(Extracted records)
***
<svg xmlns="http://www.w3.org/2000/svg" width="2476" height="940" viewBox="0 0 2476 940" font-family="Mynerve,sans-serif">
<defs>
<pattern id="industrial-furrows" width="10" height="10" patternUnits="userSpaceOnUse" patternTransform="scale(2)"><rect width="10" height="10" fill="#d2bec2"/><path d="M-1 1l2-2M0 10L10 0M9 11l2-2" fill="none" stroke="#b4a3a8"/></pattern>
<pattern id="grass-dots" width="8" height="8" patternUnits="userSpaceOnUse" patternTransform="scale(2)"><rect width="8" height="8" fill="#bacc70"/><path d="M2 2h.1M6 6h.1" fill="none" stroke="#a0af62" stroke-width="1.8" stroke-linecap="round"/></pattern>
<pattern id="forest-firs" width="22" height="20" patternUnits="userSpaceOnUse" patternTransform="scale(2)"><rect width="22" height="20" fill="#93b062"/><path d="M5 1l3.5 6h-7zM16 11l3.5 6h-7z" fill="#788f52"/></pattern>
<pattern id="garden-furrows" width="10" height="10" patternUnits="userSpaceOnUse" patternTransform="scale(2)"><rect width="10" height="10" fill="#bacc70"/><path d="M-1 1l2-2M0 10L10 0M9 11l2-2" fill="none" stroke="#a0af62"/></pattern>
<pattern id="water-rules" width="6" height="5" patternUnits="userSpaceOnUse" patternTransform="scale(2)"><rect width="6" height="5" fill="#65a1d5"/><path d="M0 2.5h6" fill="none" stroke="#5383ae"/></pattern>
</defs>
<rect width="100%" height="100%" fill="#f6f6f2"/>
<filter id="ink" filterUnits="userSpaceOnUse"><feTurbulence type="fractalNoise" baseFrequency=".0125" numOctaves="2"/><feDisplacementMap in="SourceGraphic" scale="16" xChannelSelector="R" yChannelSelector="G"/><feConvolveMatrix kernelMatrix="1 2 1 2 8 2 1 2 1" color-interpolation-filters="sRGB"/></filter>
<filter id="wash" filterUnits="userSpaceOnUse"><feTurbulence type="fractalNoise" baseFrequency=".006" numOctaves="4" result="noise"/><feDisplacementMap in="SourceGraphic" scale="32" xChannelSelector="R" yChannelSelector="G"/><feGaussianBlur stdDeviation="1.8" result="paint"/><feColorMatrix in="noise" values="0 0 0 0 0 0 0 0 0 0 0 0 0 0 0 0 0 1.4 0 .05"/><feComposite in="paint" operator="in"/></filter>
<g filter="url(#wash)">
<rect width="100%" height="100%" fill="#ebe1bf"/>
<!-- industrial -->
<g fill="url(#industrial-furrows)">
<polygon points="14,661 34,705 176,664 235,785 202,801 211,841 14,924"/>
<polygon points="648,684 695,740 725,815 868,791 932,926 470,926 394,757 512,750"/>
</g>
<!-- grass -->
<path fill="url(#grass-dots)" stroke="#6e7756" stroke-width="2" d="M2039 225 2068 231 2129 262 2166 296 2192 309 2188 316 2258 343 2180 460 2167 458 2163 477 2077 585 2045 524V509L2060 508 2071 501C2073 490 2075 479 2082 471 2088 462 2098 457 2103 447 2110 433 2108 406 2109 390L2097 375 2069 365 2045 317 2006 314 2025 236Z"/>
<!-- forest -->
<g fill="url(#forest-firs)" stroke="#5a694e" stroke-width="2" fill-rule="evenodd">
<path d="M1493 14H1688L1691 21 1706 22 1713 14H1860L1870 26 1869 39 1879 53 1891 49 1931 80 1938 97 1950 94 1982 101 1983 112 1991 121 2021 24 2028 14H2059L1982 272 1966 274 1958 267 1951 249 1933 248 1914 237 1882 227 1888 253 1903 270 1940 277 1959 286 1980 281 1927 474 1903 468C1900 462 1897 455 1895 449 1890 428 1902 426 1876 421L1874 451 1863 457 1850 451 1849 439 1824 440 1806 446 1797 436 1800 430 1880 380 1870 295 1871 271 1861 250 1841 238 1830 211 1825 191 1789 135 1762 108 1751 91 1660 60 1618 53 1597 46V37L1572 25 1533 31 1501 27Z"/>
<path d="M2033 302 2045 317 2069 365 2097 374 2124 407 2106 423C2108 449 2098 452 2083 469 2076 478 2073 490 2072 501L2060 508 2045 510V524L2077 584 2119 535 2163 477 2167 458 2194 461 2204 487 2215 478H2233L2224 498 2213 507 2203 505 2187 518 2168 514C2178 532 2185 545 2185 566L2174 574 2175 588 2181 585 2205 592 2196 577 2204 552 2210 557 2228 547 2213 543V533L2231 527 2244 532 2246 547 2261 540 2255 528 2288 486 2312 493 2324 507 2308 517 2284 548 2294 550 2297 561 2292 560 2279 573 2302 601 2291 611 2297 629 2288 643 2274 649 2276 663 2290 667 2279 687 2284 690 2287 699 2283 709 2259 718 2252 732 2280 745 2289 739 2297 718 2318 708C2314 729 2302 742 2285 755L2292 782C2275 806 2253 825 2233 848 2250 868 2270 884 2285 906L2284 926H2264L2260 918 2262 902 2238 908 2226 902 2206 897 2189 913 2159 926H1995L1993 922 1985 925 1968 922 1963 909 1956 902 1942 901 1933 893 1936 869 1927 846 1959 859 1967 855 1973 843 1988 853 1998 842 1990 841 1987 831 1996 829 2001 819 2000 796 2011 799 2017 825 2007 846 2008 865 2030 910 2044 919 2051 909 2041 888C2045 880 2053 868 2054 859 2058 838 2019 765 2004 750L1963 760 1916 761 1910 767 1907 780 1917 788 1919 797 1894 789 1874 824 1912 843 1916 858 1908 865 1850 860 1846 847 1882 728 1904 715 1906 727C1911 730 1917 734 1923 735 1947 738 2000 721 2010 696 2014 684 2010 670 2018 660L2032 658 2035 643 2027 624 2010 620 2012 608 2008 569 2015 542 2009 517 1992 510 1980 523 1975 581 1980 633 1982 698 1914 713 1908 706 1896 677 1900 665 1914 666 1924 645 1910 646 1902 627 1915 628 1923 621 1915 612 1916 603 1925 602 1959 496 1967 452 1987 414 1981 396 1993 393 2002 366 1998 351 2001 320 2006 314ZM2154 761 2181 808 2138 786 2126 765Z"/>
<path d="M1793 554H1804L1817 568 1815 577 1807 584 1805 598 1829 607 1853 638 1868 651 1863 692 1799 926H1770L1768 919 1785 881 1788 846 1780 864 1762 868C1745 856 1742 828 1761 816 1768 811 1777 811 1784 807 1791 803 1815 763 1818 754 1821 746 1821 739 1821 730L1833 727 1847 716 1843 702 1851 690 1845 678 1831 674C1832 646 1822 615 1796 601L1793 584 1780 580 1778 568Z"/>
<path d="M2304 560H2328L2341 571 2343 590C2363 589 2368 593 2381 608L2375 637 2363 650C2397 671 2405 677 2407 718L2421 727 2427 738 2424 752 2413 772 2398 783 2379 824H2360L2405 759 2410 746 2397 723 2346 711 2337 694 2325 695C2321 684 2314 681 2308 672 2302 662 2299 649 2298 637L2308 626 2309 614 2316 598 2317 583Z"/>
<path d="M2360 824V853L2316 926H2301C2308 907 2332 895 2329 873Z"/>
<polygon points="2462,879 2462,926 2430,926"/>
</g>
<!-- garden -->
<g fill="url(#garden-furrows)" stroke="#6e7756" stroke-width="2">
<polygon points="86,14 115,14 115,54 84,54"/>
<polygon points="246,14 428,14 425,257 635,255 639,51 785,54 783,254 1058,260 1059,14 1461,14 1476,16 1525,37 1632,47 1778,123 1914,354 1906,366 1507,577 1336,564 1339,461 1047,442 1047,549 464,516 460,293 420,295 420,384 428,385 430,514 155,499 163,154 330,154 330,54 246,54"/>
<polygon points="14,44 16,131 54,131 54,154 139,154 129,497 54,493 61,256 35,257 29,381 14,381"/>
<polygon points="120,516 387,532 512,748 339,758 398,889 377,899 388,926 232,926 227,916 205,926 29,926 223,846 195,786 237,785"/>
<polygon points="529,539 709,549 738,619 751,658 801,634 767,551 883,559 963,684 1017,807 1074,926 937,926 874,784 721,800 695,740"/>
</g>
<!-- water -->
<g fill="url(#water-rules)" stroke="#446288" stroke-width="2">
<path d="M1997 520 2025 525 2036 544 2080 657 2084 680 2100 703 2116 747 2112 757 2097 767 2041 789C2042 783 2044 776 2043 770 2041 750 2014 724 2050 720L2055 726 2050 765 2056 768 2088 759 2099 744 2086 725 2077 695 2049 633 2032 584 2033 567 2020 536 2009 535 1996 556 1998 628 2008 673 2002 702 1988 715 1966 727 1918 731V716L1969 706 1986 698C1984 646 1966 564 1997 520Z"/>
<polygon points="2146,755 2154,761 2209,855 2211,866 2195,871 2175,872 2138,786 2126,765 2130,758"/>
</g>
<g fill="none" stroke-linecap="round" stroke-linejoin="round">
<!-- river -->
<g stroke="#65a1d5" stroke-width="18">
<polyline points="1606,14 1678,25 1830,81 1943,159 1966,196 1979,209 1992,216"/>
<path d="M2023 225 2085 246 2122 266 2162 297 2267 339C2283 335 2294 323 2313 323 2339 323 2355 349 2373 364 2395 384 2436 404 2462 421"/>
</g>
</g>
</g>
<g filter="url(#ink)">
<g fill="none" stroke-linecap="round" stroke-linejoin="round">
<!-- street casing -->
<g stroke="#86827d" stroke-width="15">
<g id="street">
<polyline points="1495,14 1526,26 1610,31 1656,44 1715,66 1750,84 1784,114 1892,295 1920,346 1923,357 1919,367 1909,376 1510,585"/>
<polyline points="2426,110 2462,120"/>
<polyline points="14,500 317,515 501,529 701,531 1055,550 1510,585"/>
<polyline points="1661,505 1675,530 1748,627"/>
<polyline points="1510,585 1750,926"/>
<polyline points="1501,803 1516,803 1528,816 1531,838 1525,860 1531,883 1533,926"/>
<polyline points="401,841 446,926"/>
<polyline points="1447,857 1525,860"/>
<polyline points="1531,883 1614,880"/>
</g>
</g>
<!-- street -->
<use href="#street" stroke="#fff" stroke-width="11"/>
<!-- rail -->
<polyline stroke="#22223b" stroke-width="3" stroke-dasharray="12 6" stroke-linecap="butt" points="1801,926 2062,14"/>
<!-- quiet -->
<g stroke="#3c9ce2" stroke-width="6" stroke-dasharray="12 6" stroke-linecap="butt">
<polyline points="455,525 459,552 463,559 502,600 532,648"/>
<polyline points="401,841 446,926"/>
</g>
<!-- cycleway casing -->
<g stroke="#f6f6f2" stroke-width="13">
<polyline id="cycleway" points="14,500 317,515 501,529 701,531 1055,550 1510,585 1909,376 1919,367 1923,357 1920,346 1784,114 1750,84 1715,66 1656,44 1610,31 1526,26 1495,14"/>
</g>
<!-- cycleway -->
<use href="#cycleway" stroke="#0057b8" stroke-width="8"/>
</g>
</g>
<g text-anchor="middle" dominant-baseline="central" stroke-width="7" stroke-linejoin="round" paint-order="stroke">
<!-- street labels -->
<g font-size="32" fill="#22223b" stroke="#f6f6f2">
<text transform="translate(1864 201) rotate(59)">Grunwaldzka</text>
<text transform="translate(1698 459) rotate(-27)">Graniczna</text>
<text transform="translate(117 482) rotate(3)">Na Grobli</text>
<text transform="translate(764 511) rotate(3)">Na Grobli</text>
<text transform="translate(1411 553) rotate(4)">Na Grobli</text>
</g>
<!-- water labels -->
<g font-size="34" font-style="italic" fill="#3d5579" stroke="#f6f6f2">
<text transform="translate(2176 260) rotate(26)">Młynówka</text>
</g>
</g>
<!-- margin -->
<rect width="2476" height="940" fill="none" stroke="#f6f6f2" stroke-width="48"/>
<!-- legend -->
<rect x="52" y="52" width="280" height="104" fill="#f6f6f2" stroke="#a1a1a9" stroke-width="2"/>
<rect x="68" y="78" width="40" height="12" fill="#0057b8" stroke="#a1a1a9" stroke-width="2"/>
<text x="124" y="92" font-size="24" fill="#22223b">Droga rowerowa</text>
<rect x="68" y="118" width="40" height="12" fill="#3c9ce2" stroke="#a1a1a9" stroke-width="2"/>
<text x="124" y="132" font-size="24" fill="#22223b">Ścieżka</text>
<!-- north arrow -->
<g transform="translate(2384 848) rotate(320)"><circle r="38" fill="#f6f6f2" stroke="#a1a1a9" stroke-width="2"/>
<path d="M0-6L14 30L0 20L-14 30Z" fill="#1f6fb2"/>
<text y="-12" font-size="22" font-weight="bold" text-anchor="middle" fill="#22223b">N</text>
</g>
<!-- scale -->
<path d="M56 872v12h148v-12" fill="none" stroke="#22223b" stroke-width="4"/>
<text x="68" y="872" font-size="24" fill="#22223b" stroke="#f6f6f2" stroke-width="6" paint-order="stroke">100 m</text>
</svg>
***
Work to complete >>
The lines above that hold the word "yChannelSelector" should be found and copied out.

Response >>
<filter id="ink" filterUnits="userSpaceOnUse"><feTurbulence type="fractalNoise" baseFrequency=".0125" numOctaves="2"/><feDisplacementMap in="SourceGraphic" scale="16" xChannelSelector="R" yChannelSelector="G"/><feConvolveMatrix kernelMatrix="1 2 1 2 8 2 1 2 1" color-interpolation-filters="sRGB"/></filter>
<filter id="wash" filterUnits="userSpaceOnUse"><feTurbulence type="fractalNoise" baseFrequency=".006" numOctaves="4" result="noise"/><feDisplacementMap in="SourceGraphic" scale="32" xChannelSelector="R" yChannelSelector="G"/><feGaussianBlur stdDeviation="1.8" result="paint"/><feColorMatrix in="noise" values="0 0 0 0 0 0 0 0 0 0 0 0 0 0 0 0 0 1.4 0 .05"/><feComposite in="paint" operator="in"/></filter>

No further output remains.